Quanto a produção média de biogás, para as variáveis m3/kg de substrato e m3/kg de excreta, apresentaram valores médios superiores (P<0,05) nos biodigestores abastecidos com o maior número de vezes de reutilização da cama, sendo os potenciais médios 0,0165, 0,0184, 0,0190 e 0,0206 m3/kg de substrato e 0,1972, 0,2102, 0,2043 e 0,2366 m3/kg de excreta nas camas de 1º, 2º, 3º e 4º lote respectivamente, conduzidos na mesma época. Com isso, isolando o efeito da temperatura ambiente entre os tratamentos, houve aumento nos potenciais de produção de biogás devido ao aumento na quantidade de excreta nas camas reutilizadas. Os valores de produção 0,3254, 0,3416, 0,3260 e 0,4177 m3 de biogás/kg ST e 0,4006, 0,4102, 0,3999 e 0,5200 m3 de biogás/kg SV adicionados estão superiores aos obtidos por LUCAS JR et al. (1993) – 0,25 a 0,29 m3 de biogás/kg ST adicionados e SANTOS (1997) – 0,17 a 0,27 m3 de biogás/kg ST adicionados e WEBB & HAWKES (1985) – 0,25 a 0,37 m3 de biogás/kg SV adicionados. Porém está próximo aos obtidos por JAMILA (1990) citado por SANTOS (2001) – 0,20 a 0,40m3 de biogás/kg ST adicionados. Isso se deve provavelmente ao material utilizado e o número de vezes que foi utilizado a cama de frango. Os resultados da análise de variância demonstraram que também houve diferença significativa na produção de biogás entre as épocas estudadas (Tabela 2).

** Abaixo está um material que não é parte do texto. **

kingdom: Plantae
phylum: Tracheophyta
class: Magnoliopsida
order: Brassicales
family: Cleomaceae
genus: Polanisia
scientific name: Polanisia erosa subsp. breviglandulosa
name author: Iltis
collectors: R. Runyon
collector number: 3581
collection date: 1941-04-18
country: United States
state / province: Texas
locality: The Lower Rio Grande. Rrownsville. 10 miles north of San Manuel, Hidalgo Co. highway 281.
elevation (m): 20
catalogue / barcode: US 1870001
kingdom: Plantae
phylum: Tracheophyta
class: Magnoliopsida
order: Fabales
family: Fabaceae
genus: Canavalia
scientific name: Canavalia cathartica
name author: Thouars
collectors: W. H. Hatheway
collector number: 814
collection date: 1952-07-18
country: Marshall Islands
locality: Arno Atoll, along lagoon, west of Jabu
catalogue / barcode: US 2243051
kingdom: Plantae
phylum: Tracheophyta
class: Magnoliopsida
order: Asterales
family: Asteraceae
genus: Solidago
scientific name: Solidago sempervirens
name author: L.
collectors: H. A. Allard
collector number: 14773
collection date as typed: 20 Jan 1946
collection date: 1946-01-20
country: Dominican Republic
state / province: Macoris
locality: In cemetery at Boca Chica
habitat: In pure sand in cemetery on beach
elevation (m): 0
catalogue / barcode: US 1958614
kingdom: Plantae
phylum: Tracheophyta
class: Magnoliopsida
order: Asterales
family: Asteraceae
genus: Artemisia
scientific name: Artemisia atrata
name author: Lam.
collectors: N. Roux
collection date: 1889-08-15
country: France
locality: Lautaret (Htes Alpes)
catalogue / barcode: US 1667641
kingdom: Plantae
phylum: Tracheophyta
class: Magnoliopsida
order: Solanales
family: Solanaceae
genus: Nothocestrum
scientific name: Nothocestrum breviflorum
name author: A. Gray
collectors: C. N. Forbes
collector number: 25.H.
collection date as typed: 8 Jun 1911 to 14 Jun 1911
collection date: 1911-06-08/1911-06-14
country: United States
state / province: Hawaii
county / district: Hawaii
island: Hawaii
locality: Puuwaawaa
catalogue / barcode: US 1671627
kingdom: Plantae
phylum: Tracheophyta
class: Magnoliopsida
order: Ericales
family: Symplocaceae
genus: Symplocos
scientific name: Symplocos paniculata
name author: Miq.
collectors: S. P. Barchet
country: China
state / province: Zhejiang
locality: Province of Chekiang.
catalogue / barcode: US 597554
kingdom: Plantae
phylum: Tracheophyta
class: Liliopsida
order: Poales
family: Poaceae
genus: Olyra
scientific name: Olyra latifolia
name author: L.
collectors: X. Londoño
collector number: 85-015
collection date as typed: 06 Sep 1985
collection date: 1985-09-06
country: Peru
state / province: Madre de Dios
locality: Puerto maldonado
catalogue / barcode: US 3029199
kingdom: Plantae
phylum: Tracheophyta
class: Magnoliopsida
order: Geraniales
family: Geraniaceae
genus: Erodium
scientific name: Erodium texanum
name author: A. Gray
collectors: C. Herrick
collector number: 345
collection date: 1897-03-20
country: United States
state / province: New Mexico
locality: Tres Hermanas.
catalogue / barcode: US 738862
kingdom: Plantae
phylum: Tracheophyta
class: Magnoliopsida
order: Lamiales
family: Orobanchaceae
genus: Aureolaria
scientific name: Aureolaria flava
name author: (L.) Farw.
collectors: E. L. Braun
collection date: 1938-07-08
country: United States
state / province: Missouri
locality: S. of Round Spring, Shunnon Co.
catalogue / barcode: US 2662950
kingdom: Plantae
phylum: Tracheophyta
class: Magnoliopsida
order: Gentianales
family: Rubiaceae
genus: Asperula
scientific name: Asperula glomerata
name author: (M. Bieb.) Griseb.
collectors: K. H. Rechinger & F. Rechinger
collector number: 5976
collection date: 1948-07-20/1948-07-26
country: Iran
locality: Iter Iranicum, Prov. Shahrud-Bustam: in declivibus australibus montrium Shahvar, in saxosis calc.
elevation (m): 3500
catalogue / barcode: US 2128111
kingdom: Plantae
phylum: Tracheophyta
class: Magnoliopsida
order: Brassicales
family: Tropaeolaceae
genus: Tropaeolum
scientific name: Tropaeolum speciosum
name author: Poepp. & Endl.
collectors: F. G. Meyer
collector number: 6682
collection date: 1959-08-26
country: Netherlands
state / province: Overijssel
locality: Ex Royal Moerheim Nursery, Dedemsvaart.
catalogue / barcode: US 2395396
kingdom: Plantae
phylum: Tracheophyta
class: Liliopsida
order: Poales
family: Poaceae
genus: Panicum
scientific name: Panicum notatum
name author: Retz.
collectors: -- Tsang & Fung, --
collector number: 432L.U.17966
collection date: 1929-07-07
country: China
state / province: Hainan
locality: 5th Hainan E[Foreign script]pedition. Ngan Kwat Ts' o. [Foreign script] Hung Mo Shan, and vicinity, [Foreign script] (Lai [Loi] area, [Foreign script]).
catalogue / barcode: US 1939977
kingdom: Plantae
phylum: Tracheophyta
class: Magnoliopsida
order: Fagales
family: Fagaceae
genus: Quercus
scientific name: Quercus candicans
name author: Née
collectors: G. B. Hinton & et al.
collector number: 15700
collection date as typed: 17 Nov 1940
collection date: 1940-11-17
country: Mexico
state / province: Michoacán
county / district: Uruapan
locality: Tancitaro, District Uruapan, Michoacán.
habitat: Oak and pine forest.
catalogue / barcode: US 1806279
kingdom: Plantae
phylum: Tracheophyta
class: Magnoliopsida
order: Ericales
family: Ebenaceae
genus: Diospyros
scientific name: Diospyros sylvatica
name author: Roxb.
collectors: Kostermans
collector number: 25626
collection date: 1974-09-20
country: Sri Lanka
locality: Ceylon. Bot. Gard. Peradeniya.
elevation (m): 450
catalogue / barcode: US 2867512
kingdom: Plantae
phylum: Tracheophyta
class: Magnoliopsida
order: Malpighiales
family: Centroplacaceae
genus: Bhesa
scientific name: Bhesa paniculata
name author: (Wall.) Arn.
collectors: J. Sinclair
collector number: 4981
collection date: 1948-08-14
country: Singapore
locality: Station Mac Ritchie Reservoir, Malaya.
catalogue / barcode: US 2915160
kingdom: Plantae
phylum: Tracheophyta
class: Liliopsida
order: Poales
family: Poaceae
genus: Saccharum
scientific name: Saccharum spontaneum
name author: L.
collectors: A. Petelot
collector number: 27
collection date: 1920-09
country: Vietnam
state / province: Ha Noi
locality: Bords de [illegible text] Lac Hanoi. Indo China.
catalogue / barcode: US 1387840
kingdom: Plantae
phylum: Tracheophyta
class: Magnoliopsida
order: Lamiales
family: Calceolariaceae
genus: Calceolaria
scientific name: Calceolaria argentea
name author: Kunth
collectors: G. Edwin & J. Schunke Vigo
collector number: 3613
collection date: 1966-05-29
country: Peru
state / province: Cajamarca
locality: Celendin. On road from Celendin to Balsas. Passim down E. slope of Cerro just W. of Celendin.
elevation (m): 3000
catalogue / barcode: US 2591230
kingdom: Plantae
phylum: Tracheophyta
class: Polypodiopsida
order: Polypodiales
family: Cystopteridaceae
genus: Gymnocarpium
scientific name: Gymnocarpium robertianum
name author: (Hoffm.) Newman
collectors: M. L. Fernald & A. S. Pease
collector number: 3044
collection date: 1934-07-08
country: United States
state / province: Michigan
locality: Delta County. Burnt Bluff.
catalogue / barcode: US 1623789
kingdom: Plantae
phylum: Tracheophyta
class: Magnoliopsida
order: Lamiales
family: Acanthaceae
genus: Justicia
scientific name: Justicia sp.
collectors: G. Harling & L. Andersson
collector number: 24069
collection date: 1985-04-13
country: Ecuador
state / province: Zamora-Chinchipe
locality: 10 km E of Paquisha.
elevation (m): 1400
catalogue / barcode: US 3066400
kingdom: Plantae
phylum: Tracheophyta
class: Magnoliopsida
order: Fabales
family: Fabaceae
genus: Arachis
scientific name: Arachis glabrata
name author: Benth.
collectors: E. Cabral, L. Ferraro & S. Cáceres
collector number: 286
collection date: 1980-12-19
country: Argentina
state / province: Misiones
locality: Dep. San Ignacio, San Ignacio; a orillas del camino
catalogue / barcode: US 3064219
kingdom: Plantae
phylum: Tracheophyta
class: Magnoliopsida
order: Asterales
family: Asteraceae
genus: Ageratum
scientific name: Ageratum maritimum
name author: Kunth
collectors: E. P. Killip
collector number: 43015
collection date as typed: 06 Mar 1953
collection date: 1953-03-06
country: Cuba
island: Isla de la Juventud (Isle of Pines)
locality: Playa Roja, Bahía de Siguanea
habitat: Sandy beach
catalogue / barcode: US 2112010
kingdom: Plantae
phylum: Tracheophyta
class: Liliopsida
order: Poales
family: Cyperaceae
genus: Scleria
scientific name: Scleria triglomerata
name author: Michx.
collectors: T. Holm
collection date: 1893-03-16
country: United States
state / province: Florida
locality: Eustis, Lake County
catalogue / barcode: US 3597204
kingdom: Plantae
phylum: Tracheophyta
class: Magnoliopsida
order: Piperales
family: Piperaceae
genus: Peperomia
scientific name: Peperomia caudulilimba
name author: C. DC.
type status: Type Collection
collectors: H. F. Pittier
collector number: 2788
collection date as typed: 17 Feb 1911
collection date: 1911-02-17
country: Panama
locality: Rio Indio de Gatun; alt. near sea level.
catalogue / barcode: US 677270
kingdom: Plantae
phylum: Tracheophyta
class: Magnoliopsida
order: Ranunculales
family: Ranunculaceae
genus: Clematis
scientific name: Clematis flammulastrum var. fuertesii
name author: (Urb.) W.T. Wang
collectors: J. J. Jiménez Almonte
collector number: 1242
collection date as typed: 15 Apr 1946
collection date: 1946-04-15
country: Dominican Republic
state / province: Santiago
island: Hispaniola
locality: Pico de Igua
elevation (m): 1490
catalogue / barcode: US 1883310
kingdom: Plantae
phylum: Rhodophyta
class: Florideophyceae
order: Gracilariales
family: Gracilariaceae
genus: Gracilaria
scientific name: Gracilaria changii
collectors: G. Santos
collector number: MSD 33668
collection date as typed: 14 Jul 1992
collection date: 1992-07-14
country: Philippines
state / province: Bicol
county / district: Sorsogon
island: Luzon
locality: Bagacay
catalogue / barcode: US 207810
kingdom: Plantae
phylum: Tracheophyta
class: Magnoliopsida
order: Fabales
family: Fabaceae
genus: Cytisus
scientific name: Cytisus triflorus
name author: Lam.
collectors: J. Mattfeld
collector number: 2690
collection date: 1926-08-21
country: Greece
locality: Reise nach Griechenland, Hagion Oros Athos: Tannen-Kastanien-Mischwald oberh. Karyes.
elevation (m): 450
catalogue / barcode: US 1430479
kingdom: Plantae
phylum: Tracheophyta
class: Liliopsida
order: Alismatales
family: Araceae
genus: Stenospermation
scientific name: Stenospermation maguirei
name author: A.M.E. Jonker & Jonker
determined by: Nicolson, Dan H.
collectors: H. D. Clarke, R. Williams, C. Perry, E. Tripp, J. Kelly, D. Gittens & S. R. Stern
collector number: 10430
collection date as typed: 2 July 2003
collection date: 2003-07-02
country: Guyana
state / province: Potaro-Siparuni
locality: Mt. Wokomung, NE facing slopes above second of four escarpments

Observando a biodigestão anaeróbia do 2º lote de criação das aves desenvolvida nos meses com menores temperaturas do ano de 2007 (junho a agosto), houve menor produção de biogás em comparação ao 1º lote de criação 7 (março a maio). Porém quando se compara a biodigestão dos 4 lotes testados na mesma época (igual temperatura ambiente entre todos os lotes), verifica-se que há uma linearidade crescente na produção de biogás com a reutilização da cama de frango de corte. Os valores indicam a influência do período nos potenciais de produção de biogás encontrados neste experimento e são semelhantes aos estudos de ORTOLANI et al. (1986) que encontraram diferença altamente significativa para as médias dos potenciais de produção de biogás entre três ensaios que foram realizados no período chuvoso, seco e intermediário.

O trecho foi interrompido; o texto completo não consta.